The Company determines the estimated selling price of air transportation and miles as if each element is sold on a separate basis. The total
consideration from each ticket sale is then allocated to each of these elements individually on a pro rata basis.
The Company’s estimated selling price of miles is based on an equivalent ticket value less fulfillment discount, which incorporates the expected
redemption of miles, as the best estimate of selling price for these miles. The equivalent ticket value is based on the prior 12 months’ weighted
average equivalent ticket value of similar fares as those used to settle award redemptions while taking into consideration such factors as
redemption pattern, cabin class, loyalty status and geographic region. The estimated selling price of miles is adjusted by a fulfillment discount
that considers a number of factors, including redemption patterns of various customer groups.

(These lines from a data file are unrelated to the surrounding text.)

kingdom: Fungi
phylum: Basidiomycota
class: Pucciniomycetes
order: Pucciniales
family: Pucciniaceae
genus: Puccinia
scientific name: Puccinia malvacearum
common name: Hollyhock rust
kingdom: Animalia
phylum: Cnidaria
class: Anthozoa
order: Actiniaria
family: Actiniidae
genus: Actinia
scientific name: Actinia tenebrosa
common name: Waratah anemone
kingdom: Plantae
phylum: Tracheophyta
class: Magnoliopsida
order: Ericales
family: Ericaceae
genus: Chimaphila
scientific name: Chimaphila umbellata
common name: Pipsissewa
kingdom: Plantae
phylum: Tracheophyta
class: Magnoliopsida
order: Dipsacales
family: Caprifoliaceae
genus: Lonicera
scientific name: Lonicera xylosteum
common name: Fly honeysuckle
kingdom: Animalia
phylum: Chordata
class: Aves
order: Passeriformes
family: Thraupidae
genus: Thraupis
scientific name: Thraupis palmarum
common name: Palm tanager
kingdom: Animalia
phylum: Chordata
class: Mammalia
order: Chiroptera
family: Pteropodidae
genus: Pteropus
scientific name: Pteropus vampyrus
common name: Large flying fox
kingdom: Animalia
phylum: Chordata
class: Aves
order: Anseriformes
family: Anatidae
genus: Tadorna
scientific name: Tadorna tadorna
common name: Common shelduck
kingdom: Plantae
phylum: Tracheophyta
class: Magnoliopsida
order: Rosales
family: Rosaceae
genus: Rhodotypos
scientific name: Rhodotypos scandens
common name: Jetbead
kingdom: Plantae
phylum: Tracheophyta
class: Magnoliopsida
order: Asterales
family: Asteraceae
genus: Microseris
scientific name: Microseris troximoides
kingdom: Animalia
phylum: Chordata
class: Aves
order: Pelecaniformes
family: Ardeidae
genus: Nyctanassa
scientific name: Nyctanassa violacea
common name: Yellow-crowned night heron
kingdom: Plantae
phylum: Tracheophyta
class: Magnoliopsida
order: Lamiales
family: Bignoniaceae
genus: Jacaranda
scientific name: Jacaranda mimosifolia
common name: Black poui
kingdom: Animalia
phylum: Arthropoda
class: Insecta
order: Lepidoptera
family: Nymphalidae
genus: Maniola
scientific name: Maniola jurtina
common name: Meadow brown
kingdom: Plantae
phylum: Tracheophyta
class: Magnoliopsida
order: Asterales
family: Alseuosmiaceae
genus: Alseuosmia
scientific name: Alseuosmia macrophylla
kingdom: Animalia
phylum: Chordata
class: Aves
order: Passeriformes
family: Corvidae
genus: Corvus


United has a significant contract, the Consolidated Amended and Restated Co-Branded Card Marketing Services Agreement (the “Co-Brand
Agreement”), to sell MileagePlus miles to its co-branded credit card partner, Chase Bank USA, N.A. (“Chase”). United identified the following
significant revenue elements in the Co-Brand Agreement: the air transportation element represented by the value of the mile (generally resulting
from its redemption for future air transportation and whose fair value is described above); use of the United brand and access to MileagePlus
member lists; advertising; and other travel related benefits.
The fair value of the elements is determined using management’s estimated selling price of each element. The objective of using the estimated
selling price based methodology is to determine the price at which we would transact a sale if the product or service were sold on a stand-alone
basis. Accordingly, we determine our best estimate of selling price by considering multiple inputs and methods including, but not limited to,
discounted cash flows, brand value, volume discounts, published selling prices, number of miles awarded and number of miles redeemed. The
Company estimated the selling prices and volumes over the term of the Co-Brand Agreement in order to determine the allocation of proceeds to
each of the multiple elements to be delivered. We also evaluate volumes on an annual basis, which may result in a change in the allocation of
estimated selling price on a prospective basis.